WHAT TO DO
Could you print the stretch of lines below from the one with "left_click(154, 215)" through the one with "left_click_drag(214, 467, 288, 466)", exactly as they stand and without any pictures?

Top of SOURCE DATA

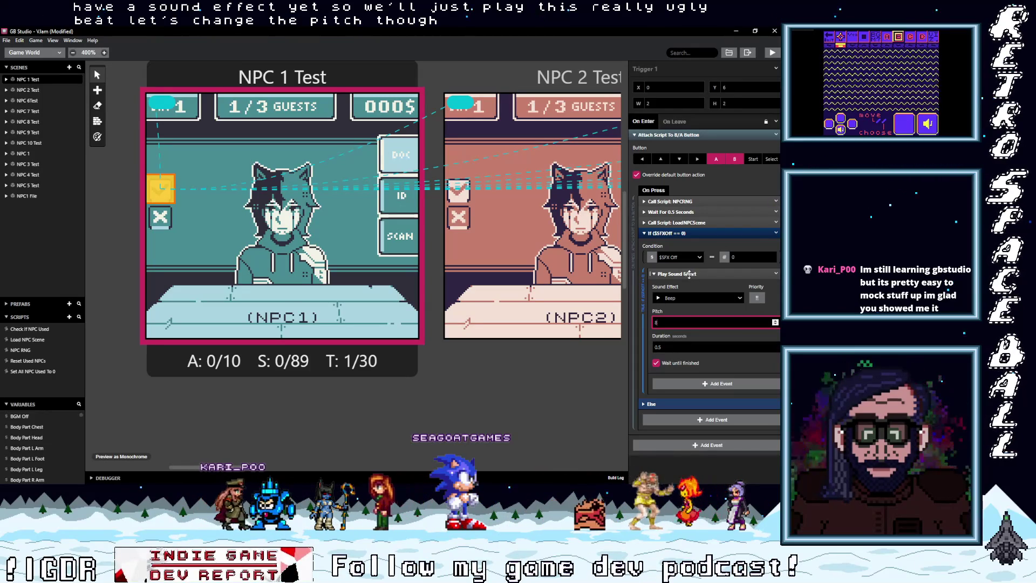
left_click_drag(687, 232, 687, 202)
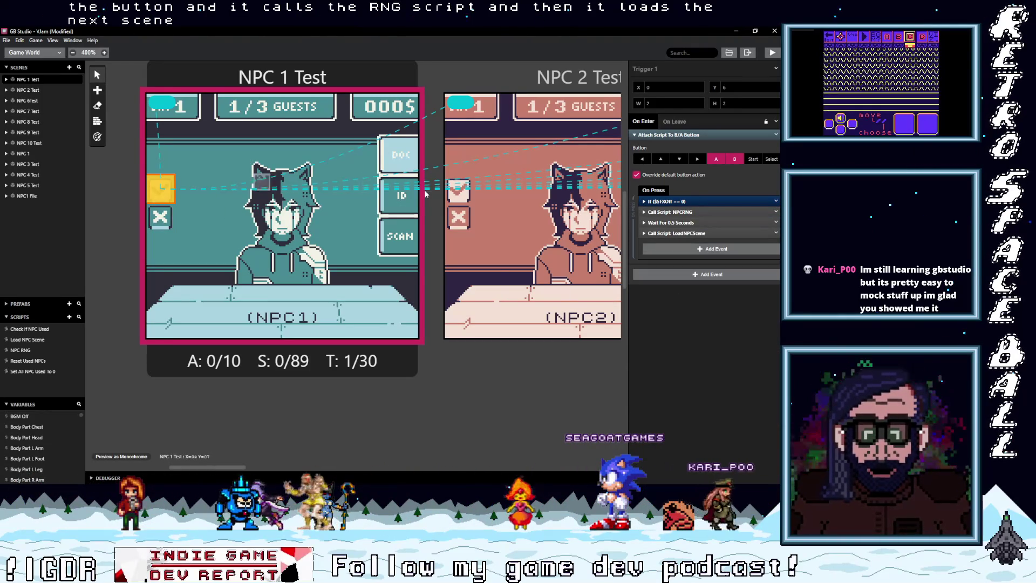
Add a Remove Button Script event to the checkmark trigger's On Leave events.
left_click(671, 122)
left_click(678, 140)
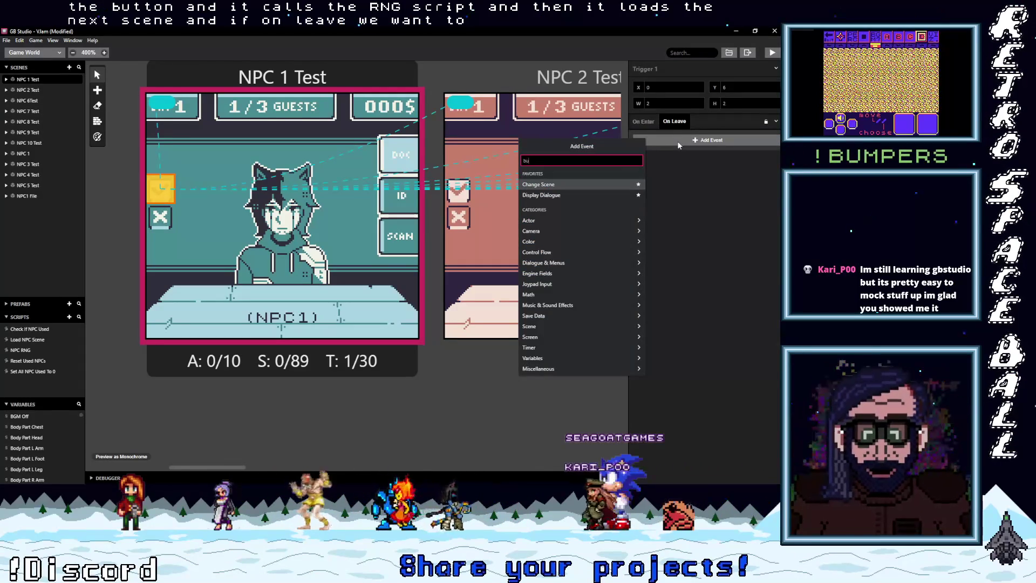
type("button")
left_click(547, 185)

Bottom of SOURCE DATA
Top of SOURCE DATA

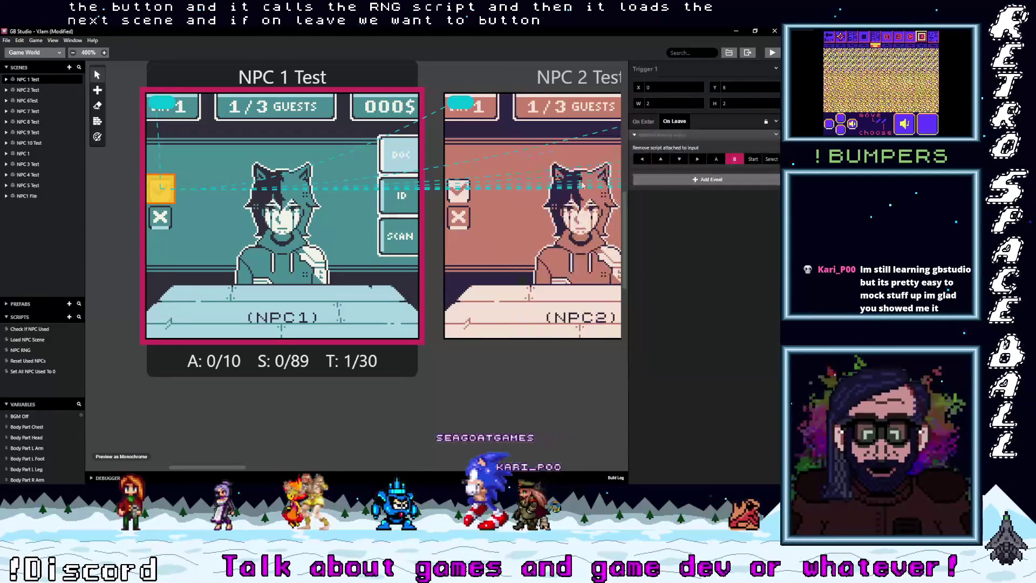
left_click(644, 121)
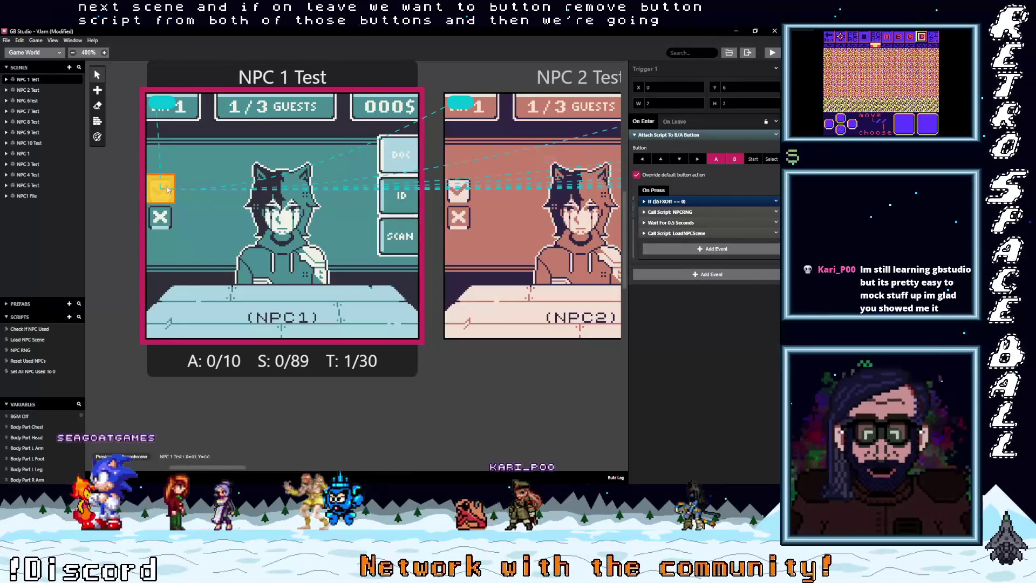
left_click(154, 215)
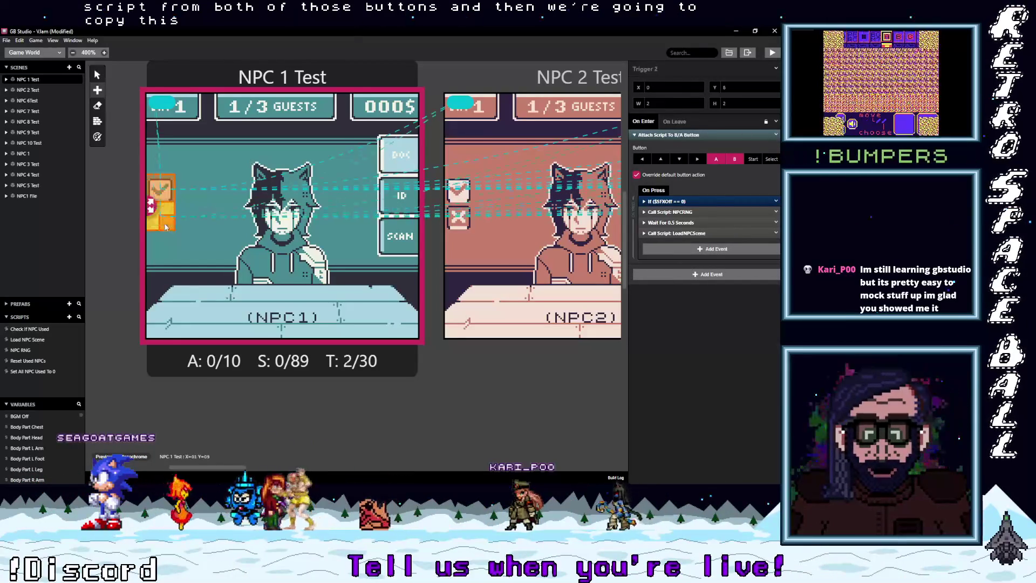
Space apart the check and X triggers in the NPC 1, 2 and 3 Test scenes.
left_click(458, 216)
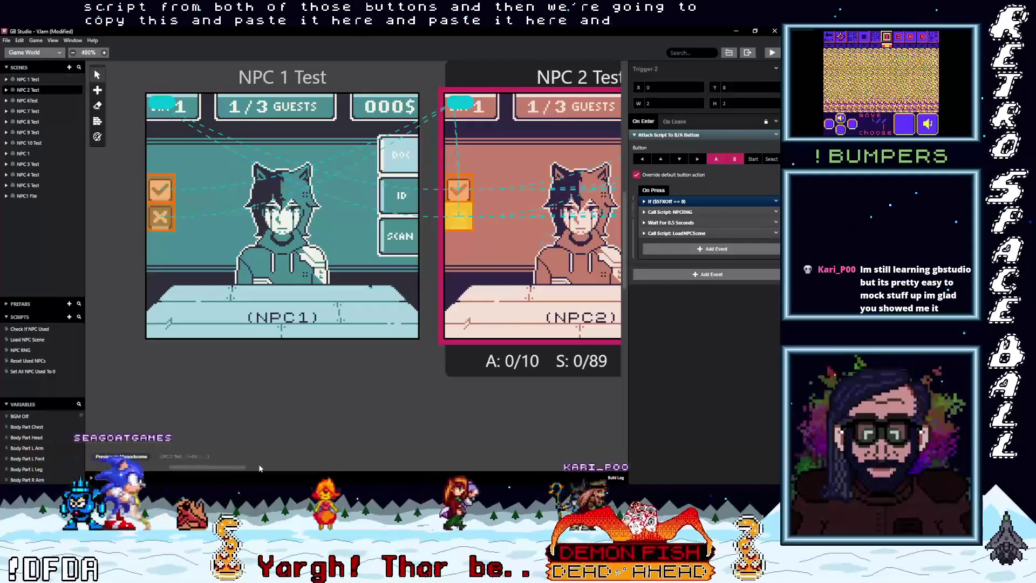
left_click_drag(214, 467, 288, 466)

Bottom of SOURCE DATA

EXERCISE ANSWER
left_click(154, 215)
Space apart the check and X triggers in the NPC 1, 2 and 3 Test scenes.
left_click(458, 216)
left_click_drag(214, 467, 288, 466)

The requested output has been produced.